The density operator (density matrix) $\rho$ is split by means of a projection operator $\mathcal{P}$ into two parts $\rho =\left( \mathcal{P}+\mathcal{Q} \right)\rho$, where $\mathcal{Q}\equiv 1-\mathcal{P}$. The projection operator $\mathcal{P}$ projects onto the aforementioned relevant part, for which an equation of motion is to be derived.

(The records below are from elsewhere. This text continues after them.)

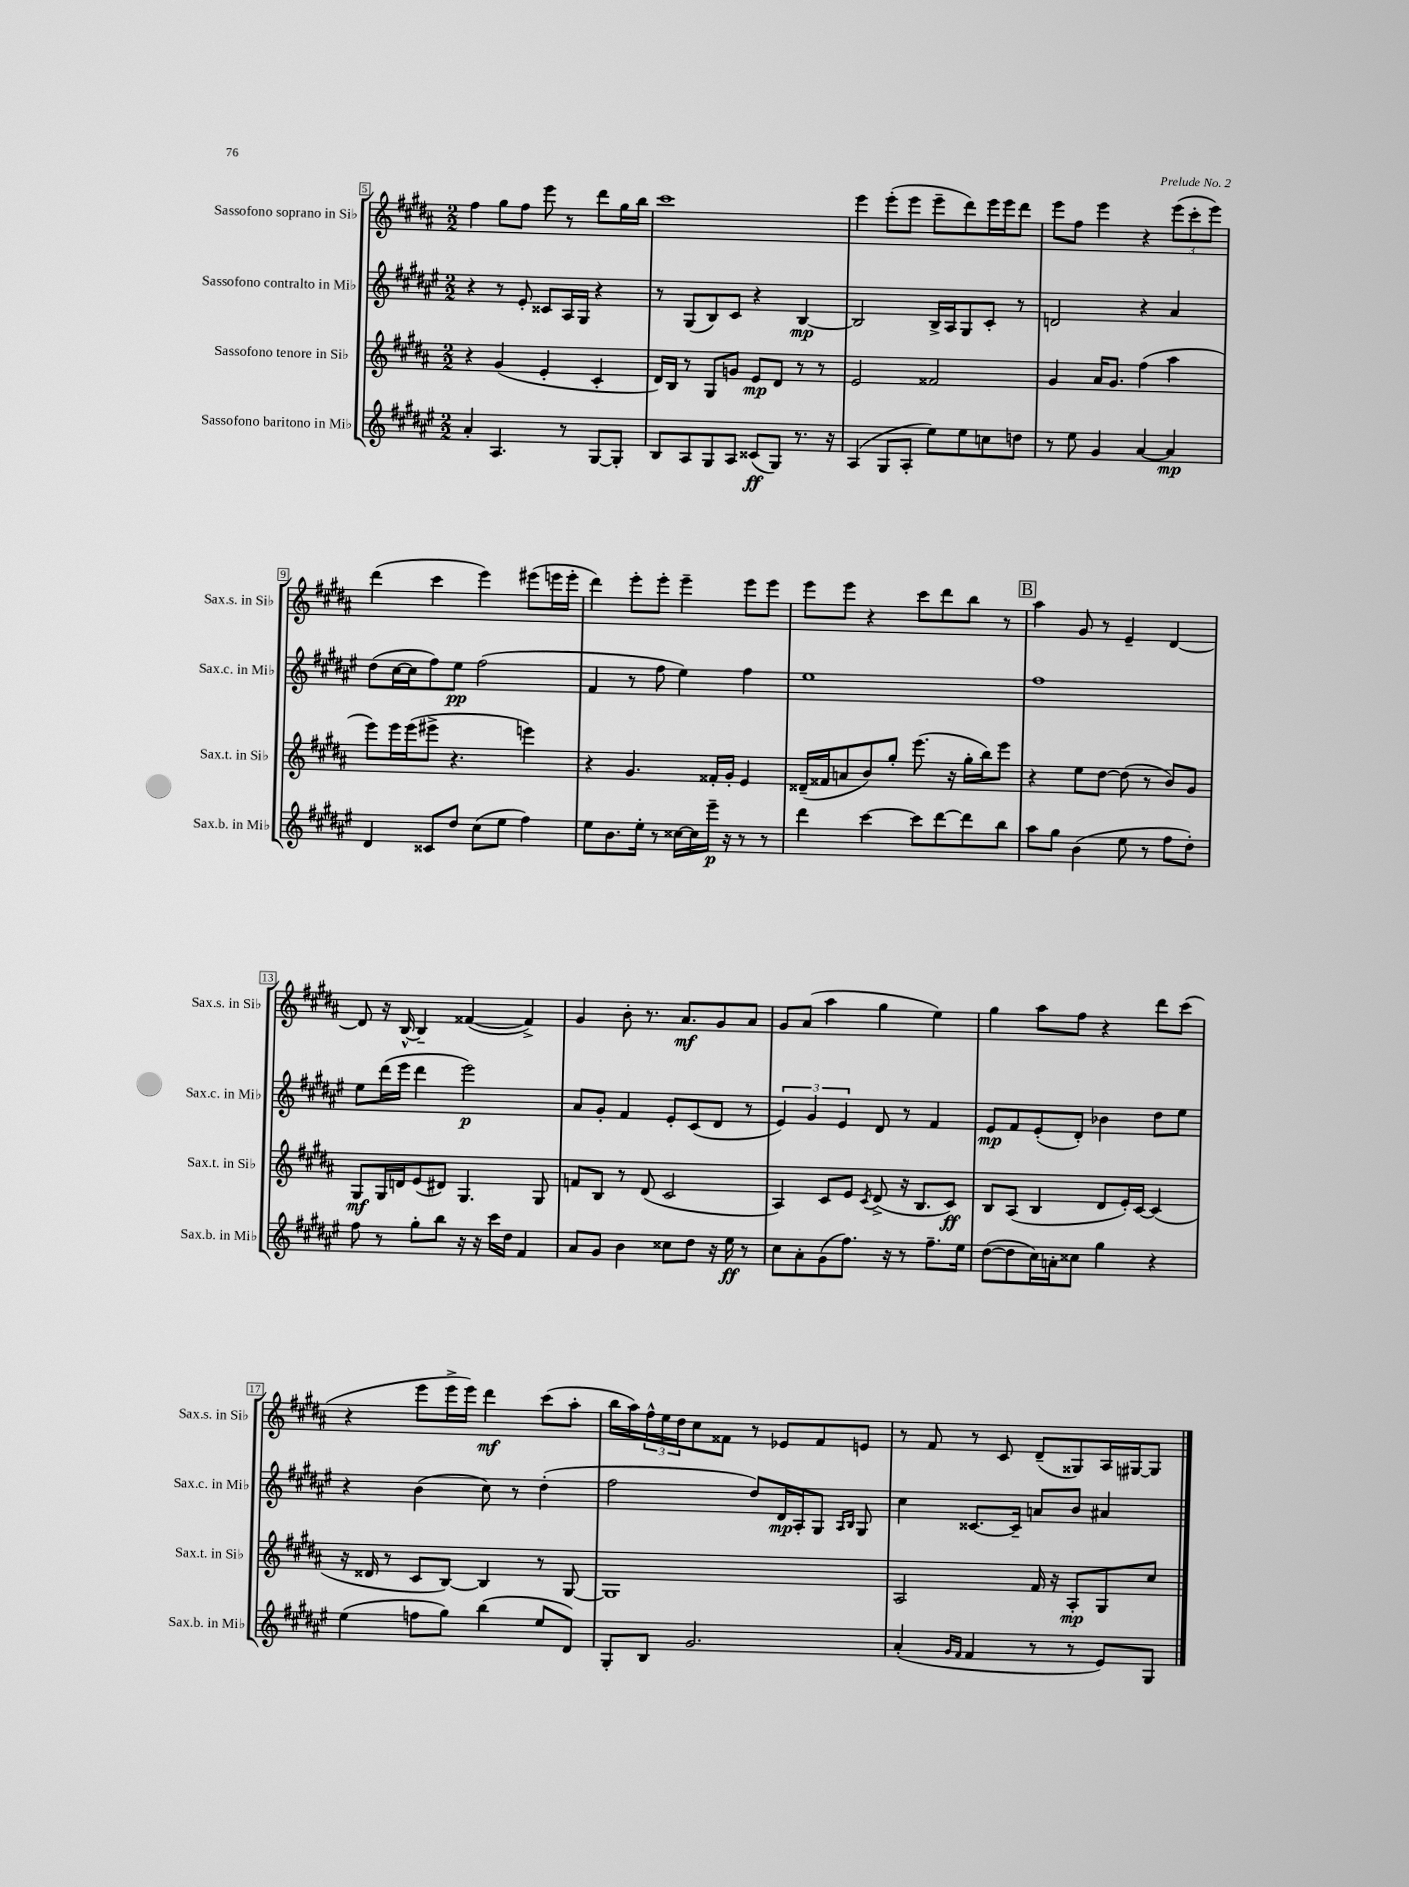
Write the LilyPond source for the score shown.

<<
\new StaffGroup <<
\new Staff = "s0" \with { instrumentName = "Sassofono soprano in Sib" shortInstrumentName = "Sax.s. in Sib" } {
    \clef treble \key b \major \numericTimeSignature \time 2/2
    fis''4 gis''8 fis''8 e'''8 r8 dis'''8 gis''16 b''16 |
    cis'''1 |
    e'''4 e'''8-.( e'''8 e'''8-- dis'''8) e'''16 e'''16 dis'''8 |
    e'''8 fis''8 e'''4 r4 \tuplet 3/2 { e'''8( cis'''8-. e'''8) } |
    dis'''4( cis'''4 e'''4) eis'''8( e'''16 e'''16-. |
    dis'''4) e'''8-. e'''8-. e'''4-- e'''8 e'''8 |
    e'''8 e'''8 r4 cis'''8 dis'''8 b''8 r8 |
    \mark \markup { \box "B" } ais''4 gis'8 r8 e'4-- dis'4~ |
    dis'8 r16 b16~-^ b4-- fisis'4~( fisis'4->) |
    gis'4 b'8-. r8. ais'8.\mf gis'8 ais'8 |
    gis'8 ais'8( ais''4 gis''4 e''4) |
    gis''4 ais''8 fis''8 r4 dis'''8 cis'''8( |
    r4 e'''8 e'''16-> e'''16) dis'''4\mf cis'''8( ais''8-. |
    b''16 ais''16) \tuplet 3/2 { fis''16-^ e''16 dis''16 } cis''8 fisis'8 r8 ees'8 fisis'8 e'8 |
    r8 fis'8 r8 cis'8 dis'8--( gisis8) ais16 gis16~ gis8 \bar "|." |
}
\new Staff = "s1" \with { instrumentName = "Sassofono contralto in Mib" shortInstrumentName = "Sax.c. in Mib" } {
    \clef treble \key fis \major \numericTimeSignature \time 2/2
    r4 r8 eis'8-. cisis'8 ais16 gis16 r4 |
    r8 gis8( b8) cis'8 r4 b4~\mp |
    b2 b16-> ais16 gis8 cis'8-. r8 |
    d'2 r4 ais'4 |
    dis''8( cis''16~ cis''16 fis''8) eis''8\pp fis''2( |
    fis'4 r8 fis''8 eis''4) fis''4 |
    eis''1 |
    \mark \markup { \box "B" } fis''1 |
    eis''8 dis'''16( eis'''16 dis'''4 eis'''2\p) |
    ais'8 gis'8-. fis'4 eis'8-. cis'8( dis'8 r8 |
    \tuplet 3/2 { eis'4) gis'4 eis'4 } dis'8 r8 fis'4 |
    eis'8\mp fis'8 eis'8-.( dis'8-.) bes'4 dis''8 eis''8 |
    r4 b'4( cis''8) r8 dis''4-.( |
    fis''2 dis''8) dis'16\mp ais16-. gis8 \grace { ais16 b16 } gis8 |
    cis''4 cisis'8.~ cisis'16-- a'8 b'8 ais'4 \bar "|." |
}
\new Staff = "s2" \with { instrumentName = "Sassofono tenore in Sib" shortInstrumentName = "Sax.t. in Sib" } {
    \clef treble \key b \major \numericTimeSignature \time 2/2
    r4 gis'4( e'4-. cis'4-. |
    dis'16) b16 r8 gis8 g'8 e'8\mp dis'8 r8 r8 |
    e'2 fisis'2 |
    gis'4 ais'16 gis'8. fis''4( ais''4 |
    e'''8) e'''16 e'''16( eis'''8-> r4. e'''4) |
    r4 gis'4. fisis'16-. gis'16-. e'4 |
    disis'16--( fisis'16 a'8 b'8) gis''8-. e'''8.( r16 gis''16-. b''16) e'''8 |
    \mark \markup { \box "B" } r4 e''8 dis''8~ dis''8( r8 b'8) gis'8 |
    gis8\mf gis16 d'16 e'8( dis'8) gis4. gis8 |
    f'8 b8 r8 dis'8( cis'2 |
    ais4) cis'8 e'8 \acciaccatura { cis'8 } dis'8->( r16 b8. cis'8\ff) |
    b8 ais8( b4 dis'8 e'16-.) cis'16~ cis'4( |
    r16 disis'16 r8 cis'8 b8~) b4 r8 gis8~ |
    gis1 |
    ais2 fis'16 r16 ais8-.\mp gis8 cis''8 \bar "|." |
}
\new Staff = "s3" \with { instrumentName = "Sassofono baritono in Mib" shortInstrumentName = "Sax.b. in Mib" } {
    \clef treble \key fis \major \numericTimeSignature \time 2/2
    ais'4-. ais4. r8 gis8~ gis8-. |
    b8 ais8 gis8 ais8 cisis'8\ff( gis8) r8. r16 |
    ais4( gis8 ais8-. eis''8) eis''8 c''8 d''8 |
    r8 eis''8 gis'4 ais'4~ ais'4\mp |
    dis'4 cisis'8 dis''8 cis''8( eis''8 fis''4) |
    eis''8 b'8. eis''16-. r8 cisis''16~ cisis''16 eis'''16--\p r16 r8 r8 |
    dis'''4 cis'''4~ cis'''8 dis'''8~ dis'''8 b''8 |
    \mark \markup { \box "B" } ais''8 gis''8 b'4( eis''8 r8 fis''8 dis''8-.) |
    fis''8 r8 gis''8-. b''8 r16 r16 cis'''16 dis''16 fis'4 |
    ais'8 gis'8 b'4 cisis''8 dis''8 r16 eis''16\ff r8 |
    cis''8 ais'8-. gis'8( fis''8.) r16 r8 fis''8.-- eis''16 |
    dis''8~( dis''8 cis''16) a'16-. cisis''8 gis''4 r4 |
    eis''4( f''8 gis''8) b''4( eis''8 dis'8) |
    gis8-. b8 gis'2. |
    ais'4-.( \grace { gis'16 fis'16 } fis'4 r8 r8 eis'8) gis8 \bar "|." |
}
>>
>>
\layout { \context { \Score currentBarNumber = #5 \override BarNumber.stencil = #(make-stencil-boxer 0.1 0.3 ly:text-interface::print) } }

The Liouville – von Neumann equation can thus be represented as

${\partial_t}\left( \begin{matrix} \mathcal{P} \\ \mathcal{Q} \\ \end{matrix} \right)\rho =\left( \begin{matrix} \mathcal{P} \\ \mathcal{Q} \\ \end{matrix} \right)L\left( \begin{matrix} \mathcal{P} \\ \mathcal{Q} \\ \end{matrix} \right)\rho +\left( \begin{matrix} \mathcal{P} \\ \mathcal{Q} \\ \end{matrix} \right)L\left( \begin{matrix} \mathcal{Q} \\ \mathcal{P} \\ \end{matrix} \right)\rho.$

The second line is formally solved as

$\mathcal{Q}\rho ={{e}^{\mathcal{Q}Lt}}Q\rho (t=0)+\int_{0}^{t}dt'{e}^{\mathcal{Q}Lt'}\mathcal{Q}L\mathcal{P}\rho (t-{t}').$

By plugging the solution into the first equation, we obtain the Nakajima–Zwanzig equation:

$\partial_t \mathcal{P}\rho =\mathcal{P}L\mathcal{P}\rho +\underbrace{\mathcal{P}L{{e}^{\mathcal{Q}Lt}}Q\rho (t=0)}_{=0}+\mathcal{P}L\int_{0}^{t}{dt'{{e}^{\mathcal{Q}Lt'}}\mathcal{Q}L\mathcal{P}\rho (t-{t}')}.$

Under the assumption that the inhomogeneous term vanishes[2] and using

$\mathcal{K}\left( t \right)\equiv\mathcal{P}L{{e}^{\mathcal{Q}Lt}}\mathcal{Q}L\mathcal{P},$
$\mathcal{P}\rho \equiv {{\rho }_\mathrm{rel}},$ as well as
$\mathcal{P}^2=\mathcal{P},$

we obtain the final form

$\partial_t{\rho }_\mathrm{rel}=\mathcal{P}L{{\rho}_\mathrm{rel}}+\int_{0}^{t}{dt'\mathcal{K}({t}'){{\rho }_\mathrm{rel}}(t-{t}')}.$

## References

• E. Fick, G. Sauermann: The Quantum Statistics of Dynamic Processes Springer-Verlag, 1983, ISBN ISSN 3-540-50824-4.
• Heinz-Peter Breuer, Francesco Petruccione: Theory of Open Quantum Systems. Oxford, 2002 ISBN ISSN 970-0-19-852063-4
• Hermann Grabert Projection operator techniques in nonequilibrium statistical mechanics, Springer Tracts in Modern Physics, Band 95, 1982
• R. Kühne, P. Reineker: Nakajima-Zwanzig's generalized master equation: Evaluation of the kernel of the integro-differential equation, Zeitschrift für Physik B (Condensed Matter), Band 31, 1978, S. 105–110, Abstract

### Original works

• Sadao Nakajima (1958), "On Quantum Theory of Transport Phenomena" (in German), Progress of Theoretical Physics 20 (6): pp. 948–959
• Robert Zwanzig (1960), "Ensemble Method in the Theory of Irreversibility" (in German), Journal of Chemical Physics 33 (5): pp. 1338–1341
• original paper

## Notes

1. ^ A derivation analogous to that presented here is found, for instance, in Breuer, Petruccione The theory of open quantum systems, Oxford University Press 2002, S.443ff
2. ^ Such an assumption can be made if we assume that the irrelevant part of the density matrix is 0 at the initial time, so that the projector for t=0 is the identity.